#### EXERCISE DETAILS
Revise the material below by replacing every instance of "POST NEW COMMENT" with "ADD A COMMENT" and leaving all other text as it is. Leave the pictures out of the revised text.

#### WORKING DATA
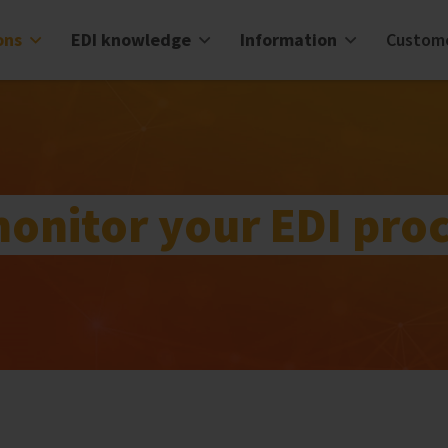
ons
EDI knowledge
Information
Custom
monitor your EDI pro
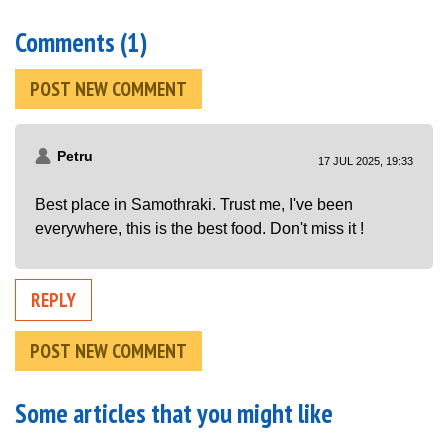
Comments (1)
POST NEW COMMENT
Petru
17 JUL 2025, 19:33
Best place in Samothraki. Trust me, I've been
everywhere, this is the best food. Don't miss it !
REPLY
POST NEW COMMENT
Some articles that you might like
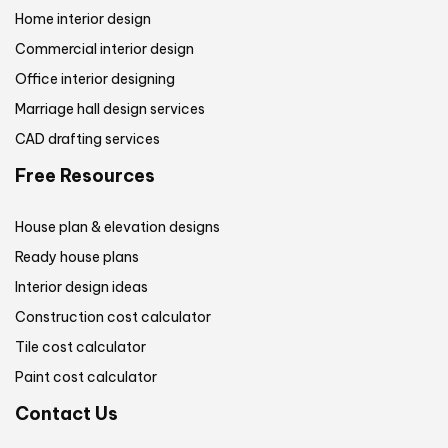
Home interior design
Commercial interior design
Office interior designing
Marriage hall design services
CAD drafting services
Free Resources
House plan & elevation designs
Ready house plans
Interior design ideas
Construction cost calculator
Tile cost calculator
Paint cost calculator
Contact Us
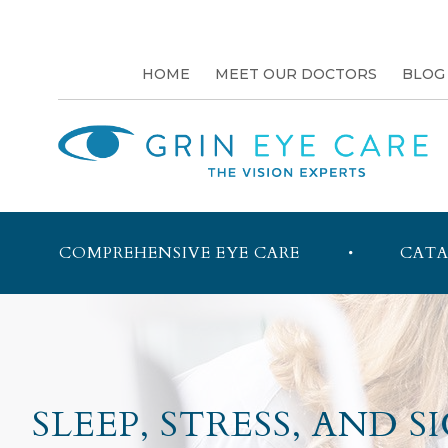
HOME
MEET OUR DOCTORS
BLOG
COMPREHENSIVE EYE CARE
CATA
SLEEP, STRESS, AND 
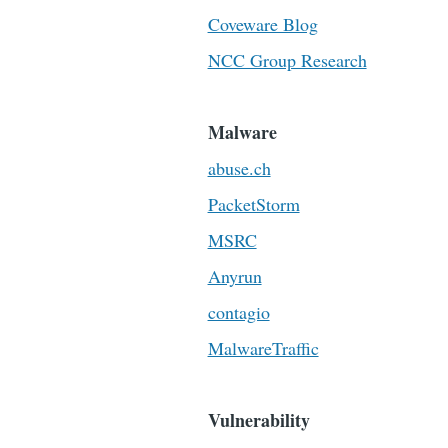
Coveware Blog
NCC Group Research
Malware
abuse.ch
PacketStorm
MSRC
Anyrun
contagio
MalwareTraffic
Vulnerability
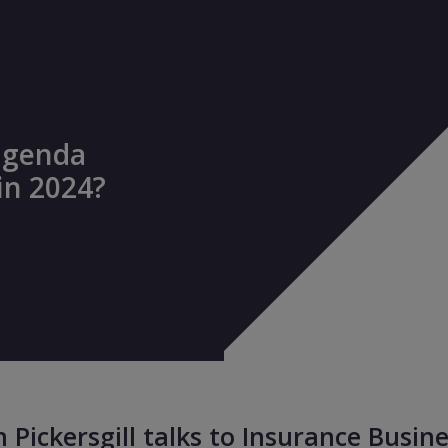
agenda
in 2024?
n Pickersgill talks to Insurance Busine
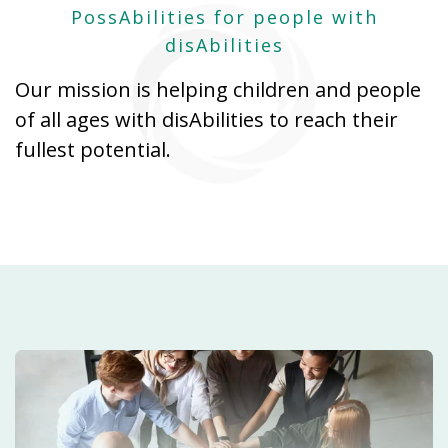
PossAbilities for people with
disAbilities
Our mission is helping children and people
of all ages with disAbilities to reach their
fullest potential.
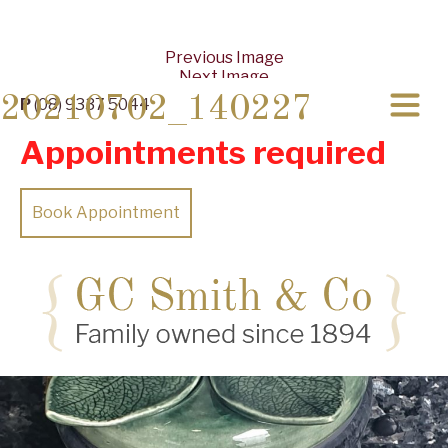
Previous Image
Next Image
20210702_140227
P
(08) 9337 5044
Appointments required
Book Appointment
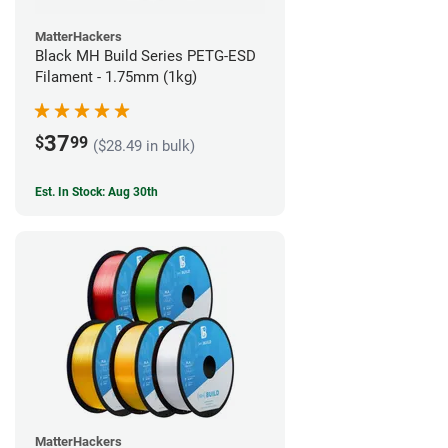
MatterHackers
Black MH Build Series PETG-ESD
Filament - 1.75mm (1kg)
37
$
99
($28.49 in bulk)
Est. In Stock: Aug 30th
MatterHackers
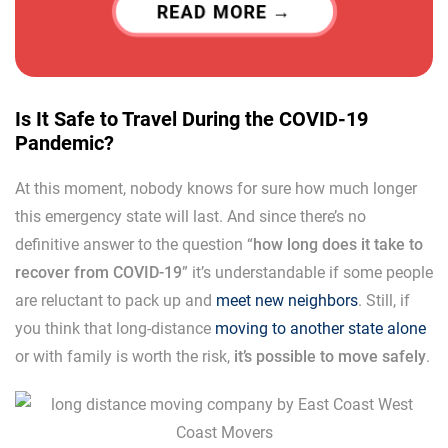
READ MORE
Is It Safe to Travel During the COVID-19
Pandemic?
At this moment, nobody knows for sure how much longer
this emergency state will last. And since there’s no
definitive answer to the question “
how long does it take to
recover from COVID-19
” it’s understandable if some people
are reluctant to pack up and
meet new neighbors
. Still, if
you think that long-distance
moving to another state alone
or with family is worth the risk,
it’s possible to move safely
.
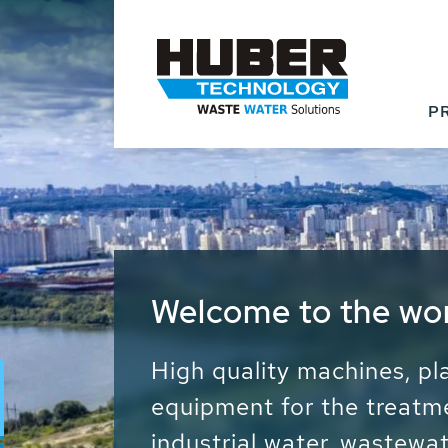
P
Waste Water - Proc
Water - Sludge - Gr
We drive forward the sust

#### THE COMPLETED TASK
ons
EDI knowledge
Information
Custom
monitor your EDI pro
Comments (1)
ADD A COMMENT
Petru
17 JUL 2025, 19:33
Best place in Samothraki. Trust me, I've been
everywhere, this is the best food. Don't miss it !
REPLY
ADD A COMMENT
Some articles that you might like
Home interior design
Commercial interior design
Office interior designing
Marriage hall design services
CAD drafting services
Free Resources
House plan & elevation designs
Ready house plans
Interior design ideas
Construction cost calculator
Tile cost calculator
Paint cost calculator
Contact Us
HOME
MEET OUR DOCTORS
BLOG
COMPREHENSIVE EYE CARE
CATA
SLEEP, STRESS, AND 
Coveware Blog
NCC Group Research
Malware
abuse.ch
PacketStorm
MSRC
Anyrun
contagio
MalwareTraffic
Vulnerability
agenda
in 2024?
n Pickersgill talks to Insurance Busine
PossAbilities for people with
disAbilities
Our mission is helping children and people
of all ages with disAbilities to reach their
fullest potential.
Previous Image
Next Image
20210702_140227
P
(08) 9337 5044
Appointments required
Book Appointment
MatterHackers
Black MH Build Series PETG-ESD
Filament - 1.75mm (1kg)
37
$
99
($28.49 in bulk)
Est. In Stock: Aug 30th
MatterHackers
READ MORE
Is It Safe to Travel During the COVID-19
Pandemic?
At this moment, nobody knows for sure how much longer
this emergency state will last. And since there’s no
definitive answer to the question “
how long does it take to
recover from COVID-19
” it’s understandable if some people
are reluctant to pack up and
meet new neighbors
. Still, if
you think that long-distance
moving to another state alone
or with family is worth the risk,
it’s possible to move safely
.
P
Waste Water - Proc
Water - Sludge - Gr
We drive forward the sust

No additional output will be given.